D’Anzica said that he is seeing a slowdown, but characterized conditions as still a “seller’s market.” However, he expects that will last for another six to 12 months. He added that he is starting to see some buyer nervousness with the rising lending rates, but that at present with still low inventory, there are still enough buyers in the market to absorb the available listings.
Carmen Bauman, HGAR Treasurer and Principal Broker of Green Grass Realty Corp. of Bronxville, said that there is a natural slowdown in activity in the summer months and inventory remains low in her market area in the New Rochelle-Bronxville region. “I have noticed that buyers have a little more leverage due to the rising interest rates, but that is dependent on pricing,” Bauman said.
She added that homes priced over $1 million are still seeing significant buyer interest, while homes priced under $1 million are being impacted somewhat since buyers for those homes are more affected by rising interest rates. Bauman said that owners of homes that do not sell after their first or second open house are now reducing prices to spur activity. While she sees a slowdown, Bauman does not see any indication of any type of collapse in 2022 or 2023.
Charlie Oppler, Co-Broker/Owner and CEO of Prominent Properties Sotheby’s International Realty of Franklin Lakes, NJ, said that in his market areas of Northern New Jersey and Rockland County there has been a slowdown in unit sales due to a number of factors, including inflation, high interest rates and low inventory. Sales prices have leveled off in some markets, but have increased in some cases by double-digits in popular locations.
The 2021 NAR President said that demand is still high, but not at the frenzied pace of 2020 and 2021. “You may not see 20 offers on a property, now you will see six,” he said. “But, I think that is a function of interest rates and inflation.”
Oppler is bullish on the market going forward despite the current headwinds. “I am not worried about a collapse,” he told Real Estate In-Depth. “The reason is because if you look at 2008 to 2013 you had no-income verification loans, stated income, a lot of mortgages that were not counting on appreciation to cover the buyer. This marketplace the last three, four or five years, we have not seen a huge increase in the mortgage amount, we are seeing a lot more cash down on the big purchases and or just straight-out cash purchases, which means that the buyer can hold onto their property.”
The rise in interest rates are going to impact first-time buyers and price some out of the market. “That is where the big challenge will be,” Oppler said.

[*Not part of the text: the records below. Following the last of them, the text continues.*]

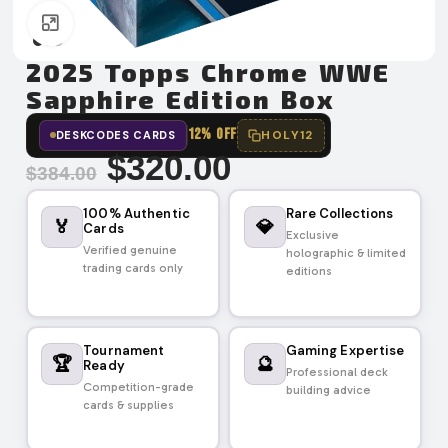
Click to enlarge
2025 Topps Chrome WWE
Sapphire Edition Box
12% OFF
HOLY12
DESKCODES CARDS
$
320.00
$
384.00
100% Authentic
Rare Collections
🏅
💎
Cards
Exclusive
Verified genuine
holographic & limited
trading cards only
editions
Tournament
Gaming Expertise
🏆
🔮
Ready
Professional deck
Competition-grade
building advice
cards & supplies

HGAR President Anthony Domathoti said that while activity has slowed down, there is no indication of any market collapse. “In my region as a whole, I would not say there has been a decline, but a slowdown because of the lack of inventory and rising interest rates.” The Broker-Owner of EXIT Realty Premium added that some buyers are a little careful before they make the decision to enter the market.
Dorothy Botsoe, President and CEO of Dorothy Jensen Realty, Inc. of White Plains, said that the foreclosure/distressed property market is picking up due to the expiration of COVID eviction moratoriums. However, the conventional home sales market, particularly the first-time-buyer segment, is slowing down.
“The buyers are taking a breath,” she said. “They are thinking before they jump and give that over-priced offer.” Botsoe said that rising interest rates have priced some first-time home buyers out of the market. She said that higher lending rates have definitely given some prospective homebuyers pause before they make an offer.